§ 取り組む課題:
(a) 幼児教育についての抜粋のうち、「脳細胞の数は約150億と言わ」から始まり「ら始めることが大切なのです。」まで続く部分を、一字も変えずに書き写してください。
(b) 幼児教育についての抜粋で、日本に来て講演したドーマンという専門家は、どこの組織の人ですか。

脳細胞の数は約150億と言われますが、これは他の動物のように新陳代謝することなく、その殆どが三才ぐらいで出来上がっているのです。また細胞ほ結ぶ複雑極まる回線のような繊維網なども大体備わるということです。つまり与えられれば、それを受け容れ感得する能力が三才ぐらいでちゃんと出来ておるわけです。知識的・思考的には未発達ですが、吸収-受け容れることは出来るのです。然も受け容れるだけでなく、むしろ早く与えておかなければならぬと言うことも分って参りました。

19日 人間教育は
早く幼児から始めることが大切

例えば、こういう実験をやっております。同程度の能力の子供を二組に分けて寝かせます。一方の子供には目を覚まさぬ程度に教えようと思うことを音盤に吹き込んで繰り返し聞かせ、もう一方の子供にき聞かせないでおく。そうして目が覚めてから両方を一緒にして、同じ内容のことを教える。すると能力は同じ程度であるが、睡眠中に聞かせておいた子供は聞かさなかった子供に較べればはるかに早く覚えると言うことであります。従って人間教育は、分っても分らなくても、なるべく早く幼児から始めることが大切なのです。

20日 わからなくても幼児の時から教育

アメリカに人間能力開発協会というものがありまして、そこのドーマンという専門家が日本に参りまして、あちこちで講演されました。私もそのレポートを貰って感心したのでありますが、この人は徹底した幼児教育論者であります。人間は幼児の時から教育しておかなければいけない。わかっても、わからなくても、そんなことは問題ではない。とにかく教えておけば、成長するに随って必ずその効果が上がる。

§ 表示した資料:

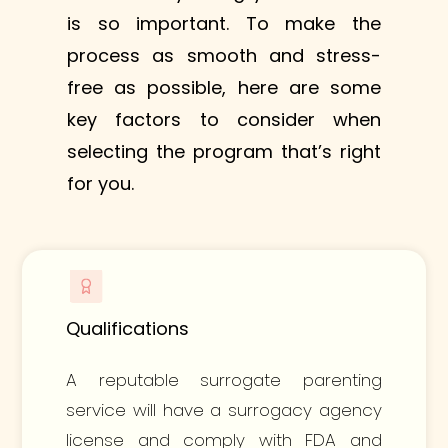
is so important. To make the
process as smooth and stress-
free as possible, here are some
key factors to consider when
selecting the program that’s right
for you.
Qualifications
A reputable surrogate parenting
service will have a surrogacy agency
license and comply with FDA and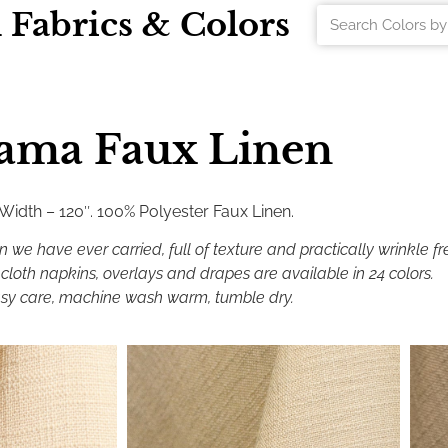
l Fabrics & Colors
ama Faux Linen
 Width – 120″. 100% Polyester Faux Linen.
n we have ever carried, full of texture and practically wrinkle fr
cloth napkins, overlays and drapes are available in 24 colors.
sy care, machine wash warm, tumble dry.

§ 記述した解答:
(a)
脳細胞の数は約150億と言われますが、これは他の動物のように新陳代謝することなく、その殆どが三才ぐらいで出来上がっているのです。また細胞ほ結ぶ複雑極まる回線のような繊維網なども大体備わるということです。つまり与えられれば、それを受け容れ感得する能力が三才ぐらいでちゃんと出来ておるわけです。知識的・思考的には未発達ですが、吸収-受け容れることは出来るのです。然も受け容れるだけでなく、むしろ早く与えておかなければならぬと言うことも分って参りました。

19日 人間教育は
早く幼児から始めることが大切

例えば、こういう実験をやっております。同程度の能力の子供を二組に分けて寝かせます。一方の子供には目を覚まさぬ程度に教えようと思うことを音盤に吹き込んで繰り返し聞かせ、もう一方の子供にき聞かせないでおく。そうして目が覚めてから両方を一緒にして、同じ内容のことを教える。すると能力は同じ程度であるが、睡眠中に聞かせておいた子供は聞かさなかった子供に較べればはるかに早く覚えると言うことであります。従って人間教育は、分っても分らなくても、なるべく早く幼児から始めることが大切なのです。

(b) アメリカの人間能力開発協会という組織の専門家です。